Feldman dies, and his daughter is to discover that there things her father never told her - mainly about his cryogenic suspension. Fast forward again and this time, her granddaughter Aubrey secretly pulls her grandfather's Mo d and psyche back into a new, cloned body for a purpose she is loth to tell him about too soon.
Actually, not so secret. For there are spies everywhere, out to make sure the multinationals who have spread their culture not just on the Moon but on Mars and various asteroids too, don't clone dead people: It's is strictly illegal. Feldman and his helpers are forced to take a rocket plane to the Moon to escape their enemies, but when Luna proves to be too hot for them, they head for Mars and then Ceres - their pursuers never less than a couple of moves away. And needless to say, phasers are not always set at stun.
Geeks might well enjoy the details given about gravity propulsion regarding the new rocket science, while this reader might well have been more interested in how Lunar and Martian society have evolved - but this writer does not allow the action to stop here.
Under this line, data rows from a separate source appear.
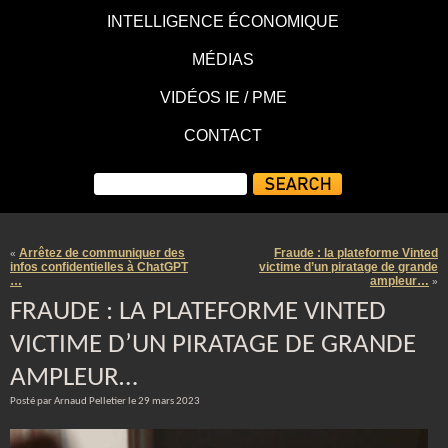
INTELLIGENCE ÉCONOMIQUE
MÉDIAS
VIDÉOS IE / PME
CONTACT
Arrêtez de communiquer des
Fraude : la plateforme Vinted
«
infos confidentielles à ChatGPT
victime d’un piratage de grande
…
ampleur…
»
FRAUDE : LA PLATEFORME VINTED
VICTIME D’UN PIRATAGE DE GRANDE
AMPLEUR…
Posté par Arnaud Pelletier le 29 mars 2023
For the race is on to take future survivors to a new destination altogether - if they don't get killed first.
Within all the adventure and espionage emerges yet another interesting character, the android Christian. Yet even here, the pace of the story does not fixate on the whole Pinocchio theme of that one, but rather, what happens if consciousness might be able to inhabit more than one body.
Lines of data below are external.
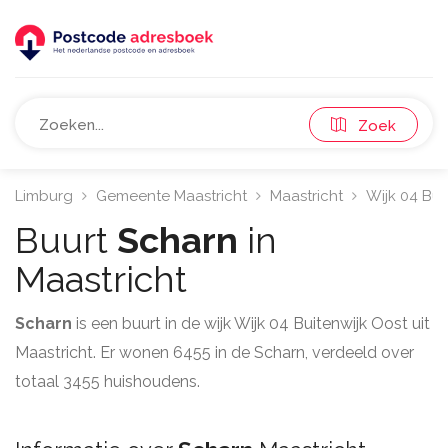
Zoek
Limburg
Gemeente Maastricht
Maastricht
Wijk 04 Bui
Buurt
Scharn
in
Maastricht
Scharn
is een buurt in de wijk Wijk 04 Buitenwijk Oost uit
Maastricht. Er wonen 6455 in de Scharn, verdeeld over
totaal 3455 huishoudens.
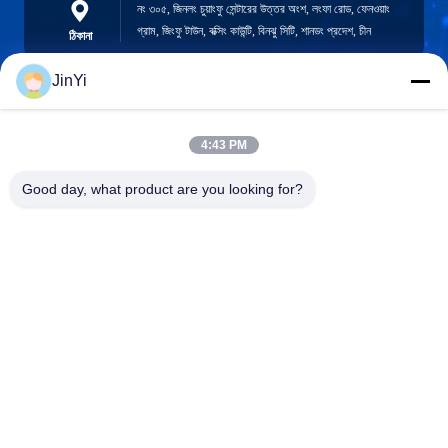
নং ৩০৫, জিনলং চুয়াংফু সেন্টারের উত্তর অংশ, লংফা রোড, ফেনওয়াং
গ্রাম, জিংফু টাউন, বক্সিং কাউন্টি, বিনঝু সিটি, শানডং প্রদেশ, চীন
ঠিকানা
JinYi
chenshasha1867@gmail.com
4:43 PM
ই-মেইল
Good day, what product are you looking for?
0086-15564063322
ফোন
Shandong Hangxi Metal Technology Co., Ltd.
As with certain other kinds of speculation where no one has gone before, there is the question too of what role humanity as it now stands, lies within this. Possibly not much.
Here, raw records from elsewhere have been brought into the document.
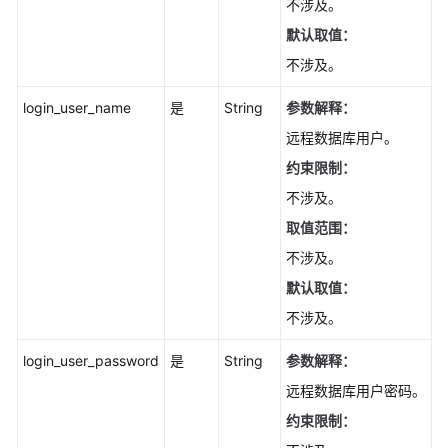
小
不涉及。
版
默认取值：
本
不涉及。
号
（PostgreSQL）
login_user_name
是
String
参数解释：
-
ListSmallVersion
远程数据库用户。
约束限制：
查
不涉及。
询
版
取值范围：
本
不涉及。
支
默认取值：
持
特
不涉及。
性
（SQL
login_user_password
是
String
参数解释：
Server）
远程数据库用户密码。
-
约束限制：
ListMajorVersionFeature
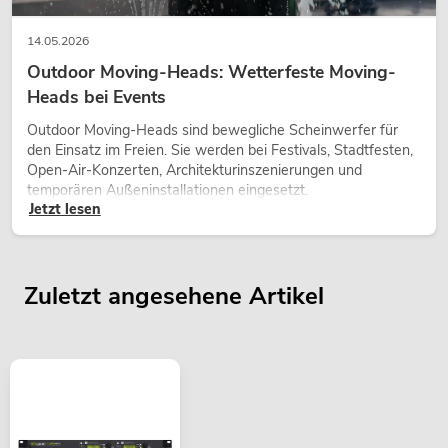
14.05.2026
Outdoor Moving-Heads: Wetterfeste Moving-
Heads bei Events
Outdoor Moving-Heads sind bewegliche Scheinwerfer für
den Einsatz im Freien. Sie werden bei Festivals, Stadtfesten,
Open-Air-Konzerten, Architekturinszenierungen und
temporären Außeninstallationen eingesetzt.
Jetzt lesen
Zuletzt angesehene Artikel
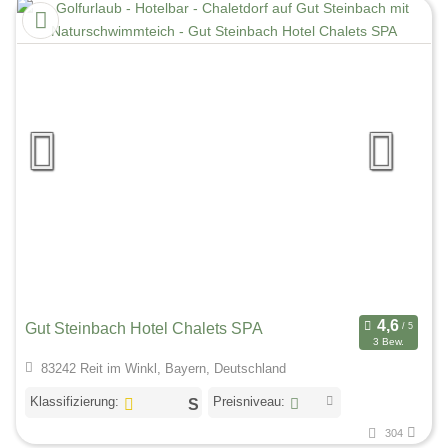
Gut Steinbach Hotel Chalets SPA
3 Bew.
83242 Reit im Winkl, Bayern, Deutschland
Klassifizierung:
Preisniveau:
304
There are twists aplenty in the telling here, with some individuals definitely not being all they seem at all, and suspension is craftily built up from the adventure point of view.
It will be interesting to see where this writer takes all of this in the next editions of this story.
I really enjoyed the book. I found the concept of the book fascinating and believable. The plot was very fast paced and had many twists and turns. McWhorter has written an interesting novel.